## Directions
a - Which keywords does the puerarin excerpt list?
b - Answer these questions about the puerarin excerpt:
(i) Which staining was used for the histological analysis of the mammary gland tissues in Fig 1?
(ii) What was used to detect MPO activity in mammary gland tissues?
(iii) How were the levels of inflammatory cytokines measured?

## Selected excerpt
^^^^^^^^

Keywords: SIRT1; ferroptosis; inflammation; mastitis; puerarin.

Fig 1

Effects of puerarin on S. aureus-induced mammary histopathological changes. Histopathologic sections of mammary tissues (H&E, ×100). Twenty-four hours after puerarin treatment, the mammary gland tissues were collected for the histological analysis by H&E staining (A) control, (B) puerarin (100 mg/kg) group, (C) S. aureus group, and (D–F) Puerarin (25, 50, and 100 mg/kg) + S. aureus groups.

Fig 2

Effect of puerarin on MPO activity in the mammary gland. Twenty-four hours after puerarin treatment, the mammary gland tissues were collected, and the MPO activity in mammary gland tissues was detected by the MPO detection kit. The values presented are the mean ± SD and were analyzed using one-way ANOVA. ^#P < 0.01 indicates a significant difference from the control group; **P < 0.01 indicates a significant difference from the S. aureus group.

Fig 3

Effect of puerarin on inflammatory cytokine production in the mammary gland. Twenty-four hours after puerarin treatment, the mammary gland tissues were collected, and the levels of inflammatory cytokines were measured by ELISA. The values presented are the mean ± SD and were analyzed using one-way ANOVA. ^#P < 0.01 indicates a significant difference from the control group; **P < 0.01 indicates a significant difference from the S. aureus group.

^^^^^^^^

## Records
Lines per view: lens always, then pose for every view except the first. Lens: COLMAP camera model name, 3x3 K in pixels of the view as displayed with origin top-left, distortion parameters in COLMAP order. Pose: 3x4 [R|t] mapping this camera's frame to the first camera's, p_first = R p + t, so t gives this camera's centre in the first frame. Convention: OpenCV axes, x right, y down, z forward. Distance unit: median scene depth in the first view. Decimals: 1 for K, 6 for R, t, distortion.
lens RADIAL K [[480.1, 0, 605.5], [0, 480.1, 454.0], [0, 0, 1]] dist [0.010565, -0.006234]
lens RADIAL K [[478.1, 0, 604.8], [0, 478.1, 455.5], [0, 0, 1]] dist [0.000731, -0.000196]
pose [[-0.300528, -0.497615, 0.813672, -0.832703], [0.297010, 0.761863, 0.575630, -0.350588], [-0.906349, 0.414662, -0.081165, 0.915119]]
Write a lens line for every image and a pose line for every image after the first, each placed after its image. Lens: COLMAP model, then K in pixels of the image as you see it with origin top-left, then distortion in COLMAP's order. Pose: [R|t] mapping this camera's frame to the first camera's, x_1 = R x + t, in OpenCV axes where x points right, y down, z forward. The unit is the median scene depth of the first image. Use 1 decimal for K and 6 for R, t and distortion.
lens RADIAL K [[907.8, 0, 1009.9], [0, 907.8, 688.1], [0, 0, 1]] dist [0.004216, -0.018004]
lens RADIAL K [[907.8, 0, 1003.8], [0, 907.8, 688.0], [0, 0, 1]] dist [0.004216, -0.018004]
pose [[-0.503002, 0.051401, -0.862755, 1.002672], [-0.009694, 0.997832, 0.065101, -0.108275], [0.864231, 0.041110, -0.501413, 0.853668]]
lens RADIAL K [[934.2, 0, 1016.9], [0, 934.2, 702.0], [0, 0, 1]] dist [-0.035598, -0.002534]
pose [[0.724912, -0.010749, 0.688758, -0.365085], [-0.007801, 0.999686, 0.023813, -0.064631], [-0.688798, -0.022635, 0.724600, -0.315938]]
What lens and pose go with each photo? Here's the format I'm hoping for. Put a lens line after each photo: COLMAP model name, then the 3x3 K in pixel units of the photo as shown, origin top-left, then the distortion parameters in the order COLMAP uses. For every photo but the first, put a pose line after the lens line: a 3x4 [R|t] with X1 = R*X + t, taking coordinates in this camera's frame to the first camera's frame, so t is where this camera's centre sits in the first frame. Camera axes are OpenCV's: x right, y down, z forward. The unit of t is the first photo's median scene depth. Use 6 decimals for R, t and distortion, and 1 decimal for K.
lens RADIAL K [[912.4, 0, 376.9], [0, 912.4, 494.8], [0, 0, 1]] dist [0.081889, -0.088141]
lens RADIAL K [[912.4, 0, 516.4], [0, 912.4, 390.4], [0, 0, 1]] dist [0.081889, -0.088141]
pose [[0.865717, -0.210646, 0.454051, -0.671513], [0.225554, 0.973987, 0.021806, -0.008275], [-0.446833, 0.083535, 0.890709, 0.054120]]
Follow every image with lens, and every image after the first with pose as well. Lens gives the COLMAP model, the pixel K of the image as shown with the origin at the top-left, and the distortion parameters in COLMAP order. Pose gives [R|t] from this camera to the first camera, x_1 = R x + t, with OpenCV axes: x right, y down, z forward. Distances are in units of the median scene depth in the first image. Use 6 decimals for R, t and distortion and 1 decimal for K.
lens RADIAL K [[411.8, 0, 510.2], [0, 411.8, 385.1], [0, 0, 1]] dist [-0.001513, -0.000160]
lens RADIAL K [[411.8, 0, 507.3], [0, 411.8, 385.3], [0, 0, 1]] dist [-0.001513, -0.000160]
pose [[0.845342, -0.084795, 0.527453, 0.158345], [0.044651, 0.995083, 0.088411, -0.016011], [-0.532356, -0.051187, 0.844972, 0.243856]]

^^^^^^^^

## Written answers
a - SIRT1, ferroptosis, inflammation, mastitis, puerarin

b -
(i) H&E staining
(ii) The MPO detection kit
(iii) By ELISA